== EXTRACT ==
----

Commonwealth v. Bruno

Citation203 Pa.Super. 541,201 A.2d 434
PartiesCOMMONWEALTH of Pennsylvania v. O. B. BRUNO, Orest Panza, William Neff, Sam Iannuzzi and Steve Zielinski.
Decision Date11 June 1964
CourtSuperior Court of Pennsylvania

Application for Allocatur Denied July 31, 1964.

Harold Gondelman, Louis C. Glasso, Pittsburgh for appellant.

Robert W. Duggan, Dist. Atty., of Allegheny County, William Claney Smith, Asst. Dist. Atty., Pittsburgh, for appellees.

Before ERVIN, WRIGHT, WOODSIDE, WATKINS MONTGOMERY and FLOOD, JJ.

MONTGOMERY, Judge.

These appeals by the defendants below from judgments of sentence following verdicts of guilty are based on the following indictments identified by the number assigned to them at the 1961 January Session of the Quarter Sessions Court of Allegheny County:

(545) O. B. Bruno--seven counts of extortion and one of misdemeanor in office during 1958.

(546) O. B. Bruno and Orest Panza--extortion in 1958.

(547) William Neff--twelve counts of extortion in 1957.

(548) William Neff--eight counts of extortion and one count of misdemeanor in office in 1958. (549) William Neff and Sam Ianuzzi--eight counts of extortion and one of misdemeanor in office in 1956.

(551) Stephen Zielinski--eight counts of extortion and one of misdemeanor in office in 1958.

The appellants were councilmen of the Borough of Sharpsburg, Allegheny County, when they allegedly committed the crimes charged aforesaid. The charges arose from transactions relating to the delivery of coal to the borough power plant under its contracts with Frank Panza.

Motions to quash the indictments were refused prior to trial and appeals from such actions were taken to this Court; but they were quashed as interlocutory. The same questions sought to be raised in those appeals are now before us and will be discussed initially. Appellants contend the indictments should have been quashed because (1) they were not returned at the next term of court following the preliminary hearing; (2) the informations on which they were based fail to set forth the exact dates of the alleged acts of extortion and the precise amounts of money extorted; and (3) the informations on which they were predicated were signed by a private prosecutor on information received, without stating that he believed the facts to be true to the best of his knowledge.

----

== DATASET EXTRACT ==
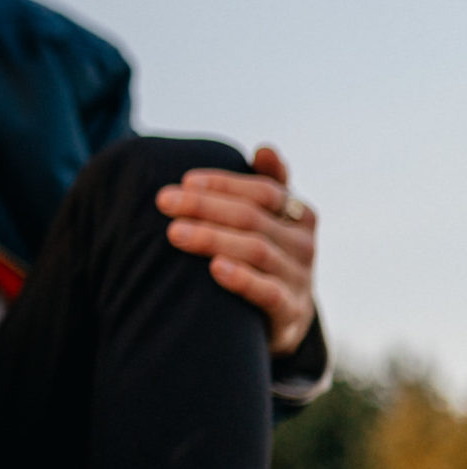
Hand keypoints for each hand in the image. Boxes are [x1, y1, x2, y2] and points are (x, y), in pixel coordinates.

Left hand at [156, 144, 317, 353]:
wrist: (282, 319)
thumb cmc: (267, 258)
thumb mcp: (271, 222)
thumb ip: (268, 185)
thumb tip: (265, 149)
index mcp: (298, 216)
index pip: (263, 191)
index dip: (224, 184)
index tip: (186, 180)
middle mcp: (303, 244)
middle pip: (252, 218)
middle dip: (205, 207)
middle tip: (164, 201)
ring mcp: (299, 279)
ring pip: (256, 251)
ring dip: (212, 238)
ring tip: (174, 232)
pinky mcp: (289, 312)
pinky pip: (268, 293)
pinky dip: (242, 279)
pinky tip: (214, 268)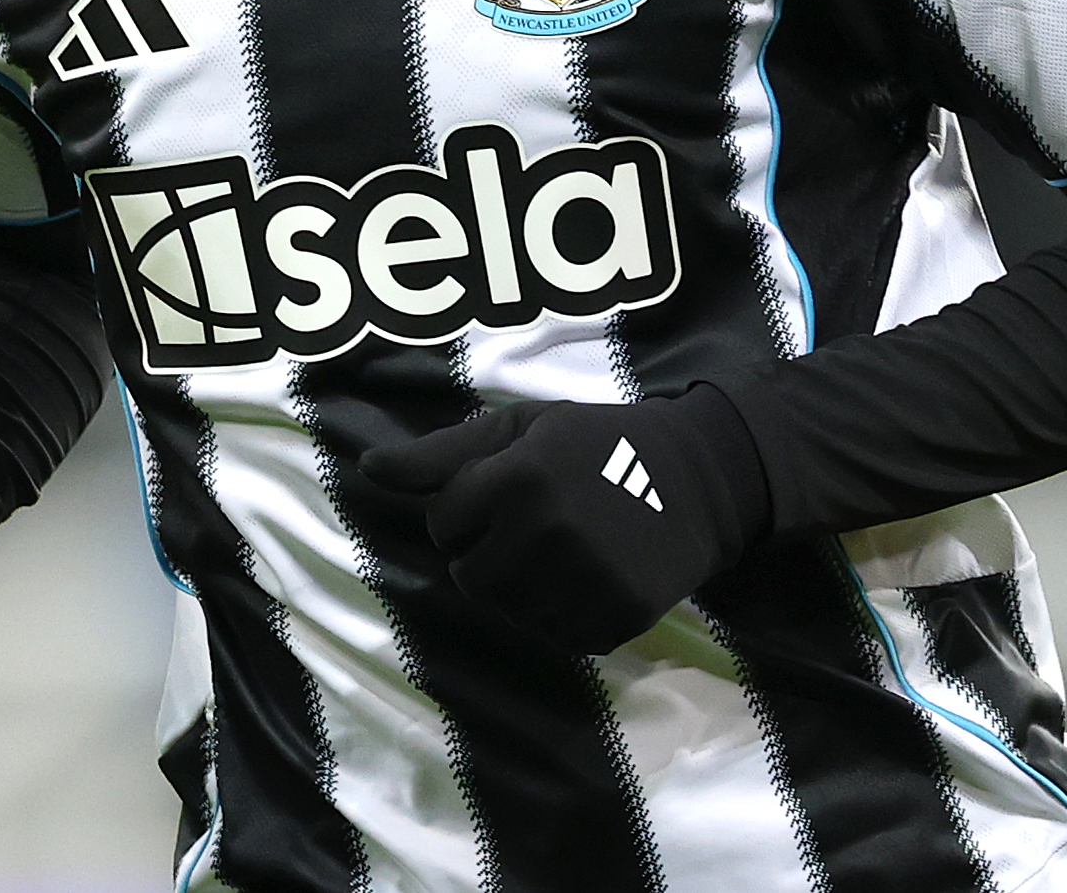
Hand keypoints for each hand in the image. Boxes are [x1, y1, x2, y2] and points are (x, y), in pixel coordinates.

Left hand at [360, 384, 769, 655]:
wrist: (700, 478)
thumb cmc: (596, 442)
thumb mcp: (519, 428)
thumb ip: (439, 454)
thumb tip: (366, 467)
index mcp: (516, 479)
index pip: (441, 522)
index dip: (468, 505)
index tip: (508, 488)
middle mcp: (545, 534)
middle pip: (468, 577)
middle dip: (488, 552)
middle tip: (535, 523)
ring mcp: (582, 582)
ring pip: (510, 611)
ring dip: (525, 586)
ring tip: (567, 547)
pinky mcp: (614, 618)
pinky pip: (558, 636)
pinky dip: (566, 613)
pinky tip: (593, 574)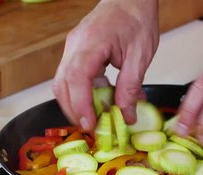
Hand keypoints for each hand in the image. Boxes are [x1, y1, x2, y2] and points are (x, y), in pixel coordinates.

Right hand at [53, 0, 158, 130]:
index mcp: (91, 43)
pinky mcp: (77, 51)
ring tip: (96, 117)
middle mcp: (75, 45)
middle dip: (75, 110)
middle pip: (62, 84)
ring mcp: (73, 48)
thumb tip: (126, 115)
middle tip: (93, 127)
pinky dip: (82, 93)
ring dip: (76, 104)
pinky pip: (72, 77)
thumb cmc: (137, 19)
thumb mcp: (140, 56)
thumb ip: (130, 87)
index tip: (90, 124)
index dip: (80, 105)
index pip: (77, 79)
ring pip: (63, 82)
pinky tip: (99, 100)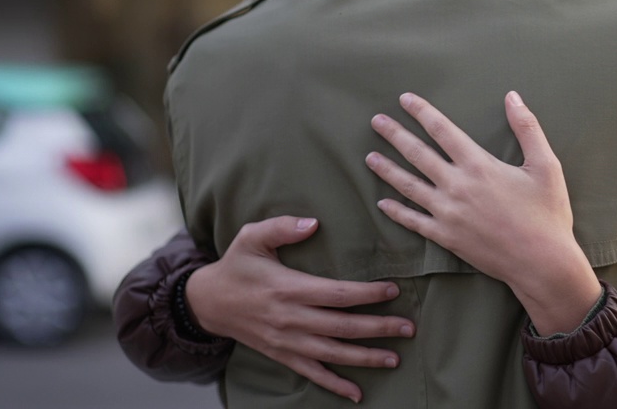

----

== PROBLEM TO WORK ON ==
Reproduce the passage of the Commonwealth v. Bruno opinion from "(546) O. B." up to and including "office in 1956.".

== WORKED SOLUTION ==
(546) O. B. Bruno and Orest Panza--extortion in 1958.

(547) William Neff--twelve counts of extortion in 1957.

(548) William Neff--eight counts of extortion and one count of misdemeanor in office in 1958. (549) William Neff and Sam Ianuzzi--eight counts of extortion and one of misdemeanor in office in 1956.